Friday, June 29, 2012

My own diamond jubilee celebration...

So now that my son has finished with his exams, attended prom and has graduated from high school, I was teasingly reminded by my significant other half this week that we can now focus on my own diamond jubiliee - my fiftieth birthday which is still ten months away.  Although it sounds weird that I would even want to ackowledge this birthday, once we bought tickets for a show in Las Vegas for next December, I started thinking that going to Las Vegas would be the beginning of my birthday celebrations.   I have a goal of losing ten pounds by then and have my hair reach the middle of my back by the time of the concert. I figure if I haven't grown my hair that long before in my life, now is the time....So now I'm thinking what else do I need to do to mark this celebration?  I was reminded of this when I received my Nordstroms Fall sale catalogue in the mail, and I thought as I looked at all the new fashions - what is appropriate to wear at this age?  Everything in the catalogue seemed so youth oriented.  I also started thinking about women out there in the public forum.. I would love to take a bit from each of them to become the best I could be..So these were my thoughts this week as I focus on the new milestone several months away.. I look forward to this birthday and all the new ideas, inspirations, goals this year will bring... 

Wednesday, April 11, 2012

Turning 18

Today I become the mother of an adult as my only child turns 18. Like all mothers I will always regard him as my baby, but for quite some time now he's been changing both physically and mentally into an adult.
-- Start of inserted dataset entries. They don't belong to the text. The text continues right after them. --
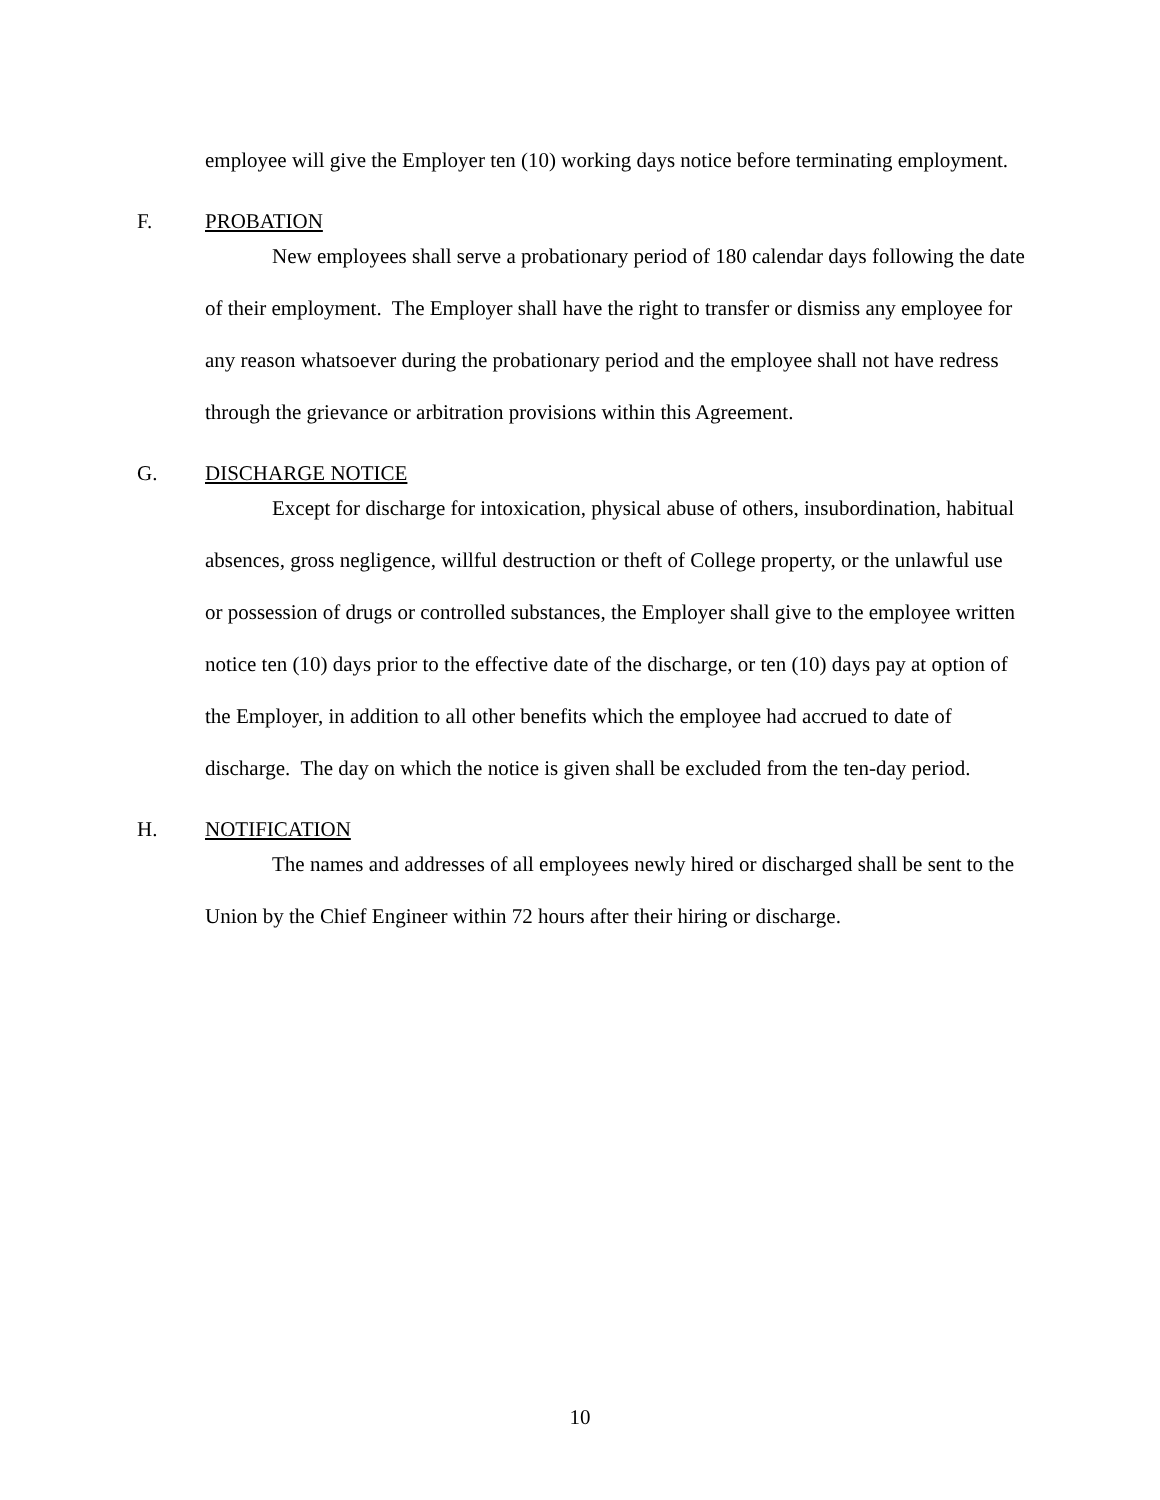employee will give the Employer ten (10) working days notice before terminating employment.
F. PROBATION
New employees shall serve a probationary period of 180 calendar days following the date of their employment. The Employer shall have the right to transfer or dismiss any employee for any reason whatsoever during the probationary period and the employee shall not have redress through the grievance or arbitration provisions within this Agreement.
G. DISCHARGE NOTICE
Except for discharge for intoxication, physical abuse of others, insubordination, habitual absences, gross negligence, willful destruction or theft of College property, or the unlawful use or possession of drugs or controlled substances, the Employer shall give to the employee written notice ten (10) days prior to the effective date of the discharge, or ten (10) days pay at option of the Employer, in addition to all other benefits which the employee had accrued to date of discharge. The day on which the notice is given shall be excluded from the ten-day period.
H. NOTIFICATION
The names and addresses of all employees newly hired or discharged shall be sent to the Union by the Chief Engineer within 72 hours after their hiring or discharge.
10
As I watch him and his girlfriend interact, I come to realize that in the next few years as he makes his way into the world he won't need my support as much as he does with his mate next to him.
My son turning 18 is one of the reasons I called my blog "Restructuring Michele" because I have to change as he becomes an adult. Our duty as parents is to raise our children so that we can eventually let them go to live their lives successfully. Then we become the empty nesters to continue our own lives.
As I watch my son change I become so thrilled for him knowing he has every possibility of the world in front of him, and in a way so do I.

Monday, April 9, 2012

Restructuring = Changing, Updating, Reinventing one's life......

Blogging always intrigued me, but I had to find something I would enjoy continuously writing about before I would commit to one. My goal was to have blog that readers would find enjoyabe enough to keep coming back to. Until last week I had a few passing ideas, but nothing I found too enticing. But last Friday as I drove home after being laid off from my company of the last fifteen years, the idea of this blog popped into my mind and just kept growing. I was now joining thousands of Americans who are unexpectedly faced with restructuring their lives. It's not just the resume that needs updating, I now have to figure out a new schedule for my day. I have to go in and restructure my budget and savings plan. Not only that, but skirts and high heels don't just fit into my daily dress code now, so those closets need updating too.

For some reason I find enoyment in this new adventure I am about to embark on. I truly understand that others in my situation may not feel the same as I, but if I could bring a small but brief smile on a reader's face and cheer them up for a second, than I would be happy.

In the midst of these changes, I am preparing to become an empty nester as my only child leaves for college this Fall. If that's not need for restructure than I don't now what is. In addition as I send my son off to college, I am starting the preparations of moving house from my apartment to living with my boyfriend. We don't have the moving date, but this move calls for me to re-evaluate all I own that I would keep or give away since I am going to an already full furnished home.